Hierarchical Model Structure

When developing an aircraft model, many factors contribute to the aircraft’s behaviour, including aerodynamics, mass and inertia distribution and propulsion systems (jets, propellers, helicopter rotors, multi-copter rotors etc.). When using flat files or developing code, these factors can be extremely difficult to keep track of, while their interrelationships may vary depending upon their relative locations. All this can result in a complex model development process that is prone to error and becomes even more complicated when modifications or variations are considered.

The j2 Universal Tool-Kit allows engineers to create their models in a graphical environment with a hierarchical structure. This structure can mimic the aircraft’s layout of structural assemblies and sub-assemblies.  

That means the model is much easier to navigate, with a recognisable layout mirroring that of the aircraft. Data is added to the Structural Items  list, providing a clear picture of the aircraft that automatically processes individual variables.


Traditional Code

The traditional way of developing models through requires all interactions and contributions to be assembled and manually coded.  To calculate the total contribution for lift alone takes 1500 lines of code.


Block Diagram

Even when working with components in block diagrams, each interactions needs to be assembled and the total contributions put together to create a whole aircraft.  These then need adding to the equations of motion and the full system created.  This can take months.


Hierarchical Model

When putting the model together in j2 Builder, the hierarchy enables the model to reflect the aircraft.  Each entity can be added and its contribution to the aerodynamics defined.  j2 Builder then assembles all the contributions to provide the total value.

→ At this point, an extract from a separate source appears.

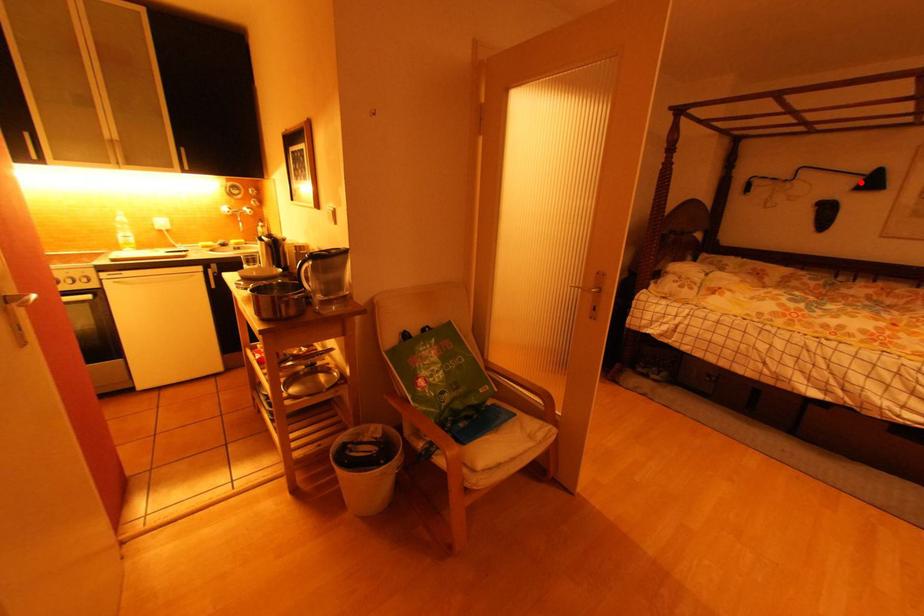
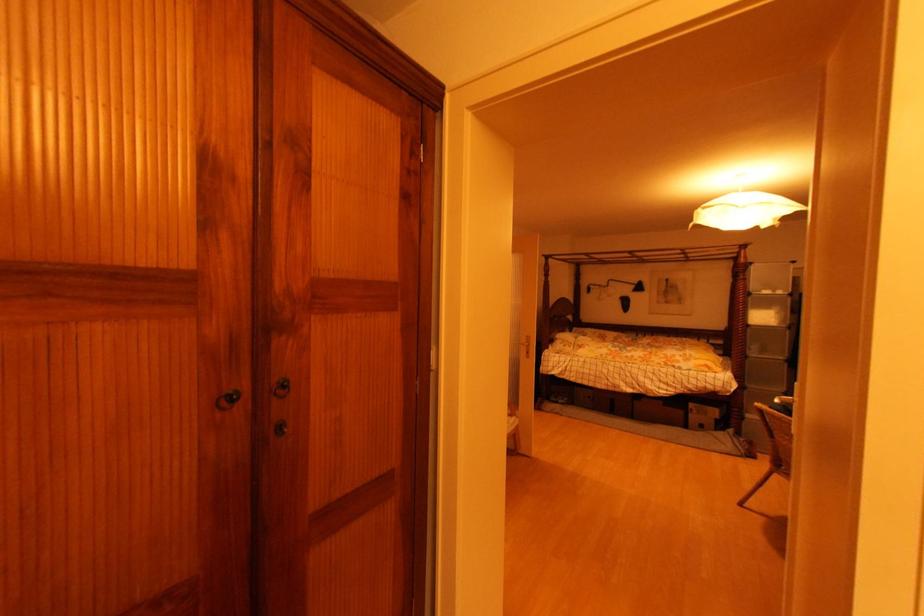
Question: I am providing you with two images of the same scene from different viewpoints. Given a red point in image1, look at the same physical point in image2. Is it:

Choices:
 (A) Closer to the viewpoint
 (B) Farther from the viewpoint

Answer: (A)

Each item in the hierarchy is assigned its own reference location, made up from the various Parameter Types relative to the parent. This means that when the parent’s information is changed, the attached child item is moved automatically.

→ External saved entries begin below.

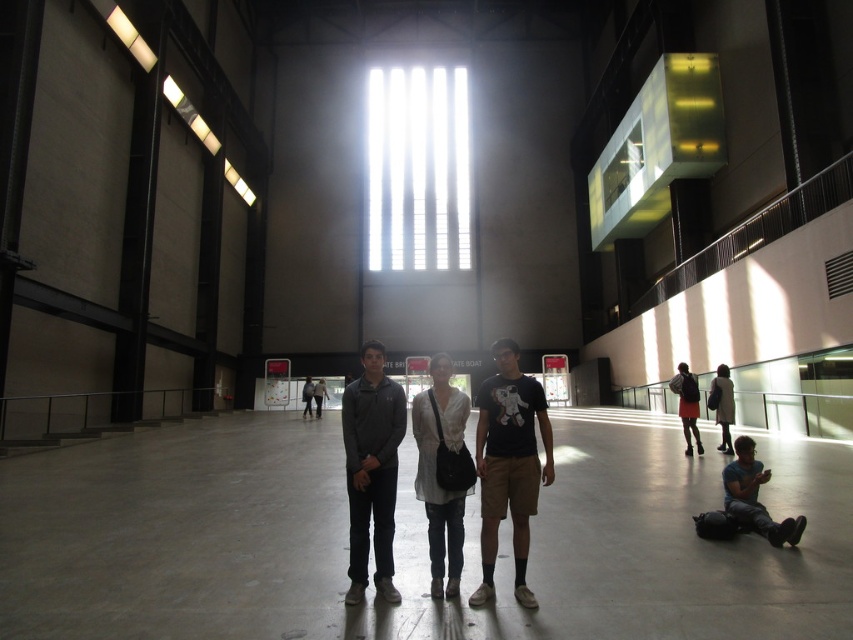
Question: Which of the following is the farthest from the observer?

Choices:
 (A) dark gray sweater at center
 (B) black cotton t-shirt at center

Answer: (A)

Question: Which point is closer to the camera?

Choices:
 (A) (677, 388)
 (B) (730, 515)

Answer: (B)

Question: Which of the following is the farthest from the observer?

Choices:
 (A) dark gray sweater at center
 (B) matte black jacket at center
 (C) white cotton jacket at lower right
 (D) black cotton t-shirt at center

Answer: (C)

Question: Is black cotton t-shirt at center bigger than white cotton jacket at lower right?

Choices:
 (A) no
 (B) yes

Answer: (B)

Question: Is matte black jacket at center closer to the viewer compared to blue denim jeans at lower right?

Choices:
 (A) yes
 (B) no

Answer: (A)

Question: Is black cotton t-shirt at center smaller than orange skirt at center?

Choices:
 (A) yes
 (B) no

Answer: (B)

So, when designing an aircraft and investigating configurations, all relative distances are automatically managed, removing the possibility of items being left in the wrong location. This is a distinct improvement in work process and greatly reduces the need for re-work.

The reference map provides a visual representation of the relative and absolute locations of all items for further checking.


As the hierarchy includes the locations of items, these locations are used to calculate the corresponding moments from the forces. This avoids the need to add extra equations, as all moments relating to a chosen reference location are calculated automatically.

Each item in the hierarchy can also have its own mass and inertia information and centre of gravity. The total values for the aircraft are automatically re-calculated at each step – including time-dependent values such as fuel burn or load drops.


Once again, this saves time over coding a solution, where moment arms and individual contributions all need to be totaled manually. If there is a change in the configuration or an item is moved, the software will automatically re-calculate all aircraft values instantly.